* What to produce *
Give the lines below again exactly, starting with the line that holds "right eye: (358, 275)" and going on through the line that holds "left front paw: (425, 674)".

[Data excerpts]
□ □ □ □

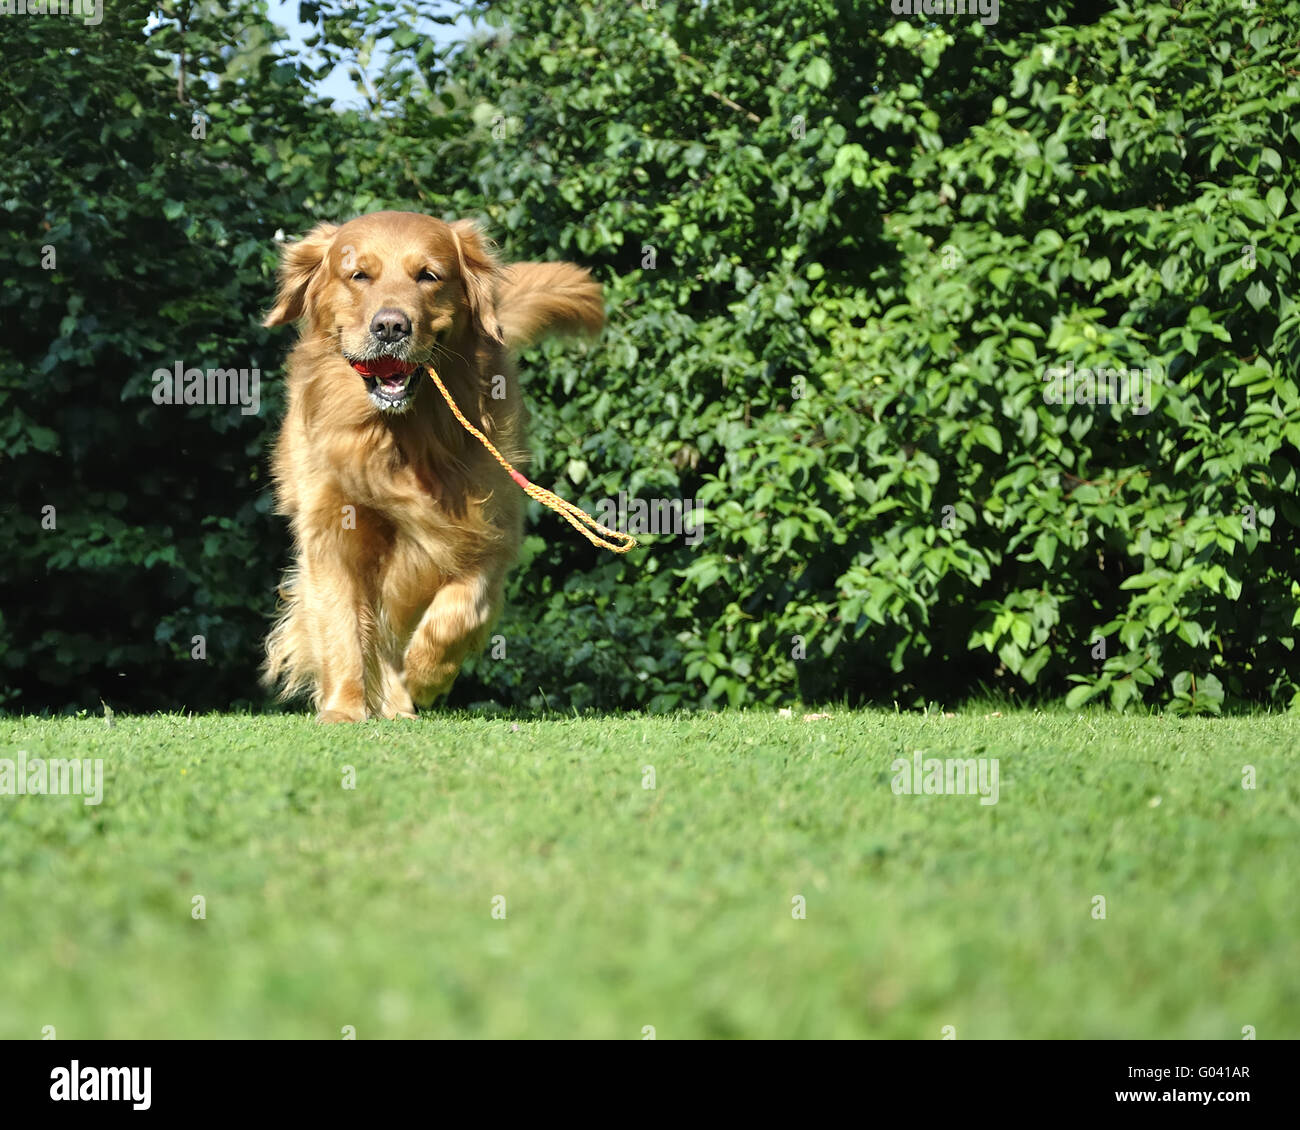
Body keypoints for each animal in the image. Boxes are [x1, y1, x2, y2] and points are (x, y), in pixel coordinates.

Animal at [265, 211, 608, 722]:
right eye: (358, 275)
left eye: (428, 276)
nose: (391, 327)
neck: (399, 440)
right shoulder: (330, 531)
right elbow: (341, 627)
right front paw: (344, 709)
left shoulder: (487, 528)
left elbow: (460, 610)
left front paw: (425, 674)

□ □ □ □

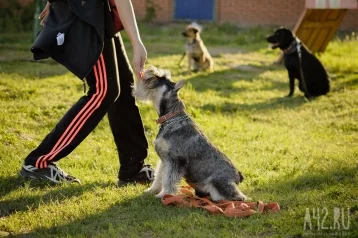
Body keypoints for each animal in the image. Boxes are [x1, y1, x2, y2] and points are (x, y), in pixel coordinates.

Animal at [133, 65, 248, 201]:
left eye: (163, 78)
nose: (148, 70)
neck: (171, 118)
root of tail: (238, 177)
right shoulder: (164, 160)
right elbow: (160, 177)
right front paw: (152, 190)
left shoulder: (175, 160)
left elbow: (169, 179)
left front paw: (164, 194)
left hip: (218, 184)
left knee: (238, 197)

□ □ □ □

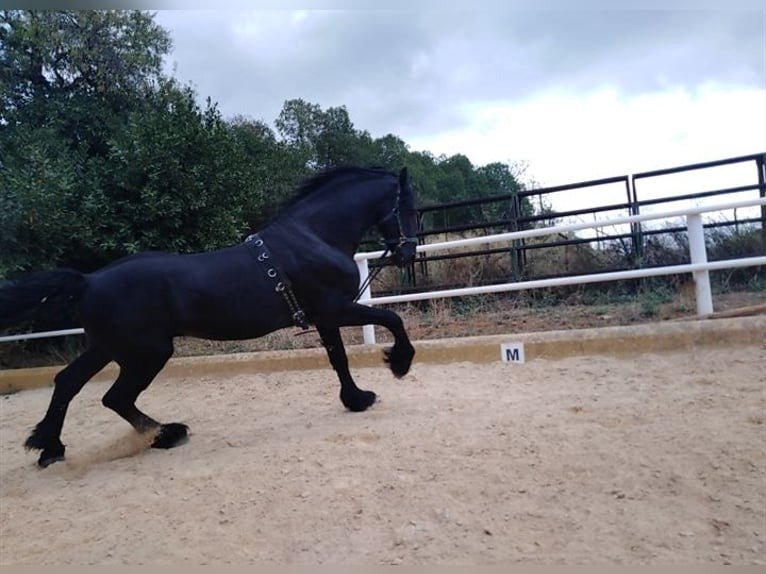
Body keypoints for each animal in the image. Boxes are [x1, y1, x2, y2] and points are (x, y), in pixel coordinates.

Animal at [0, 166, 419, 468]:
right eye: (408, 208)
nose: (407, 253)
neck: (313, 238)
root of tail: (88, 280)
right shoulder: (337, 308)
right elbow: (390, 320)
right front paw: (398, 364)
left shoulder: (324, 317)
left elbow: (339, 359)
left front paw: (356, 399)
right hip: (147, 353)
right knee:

□ □ □ □

* Your solution *
right eye: (358, 275)
left eye: (428, 276)
nose: (391, 327)
neck: (399, 440)
right shoulder: (330, 531)
right elbow: (341, 627)
right front paw: (344, 709)
left shoulder: (487, 528)
left elbow: (460, 610)
left front paw: (425, 674)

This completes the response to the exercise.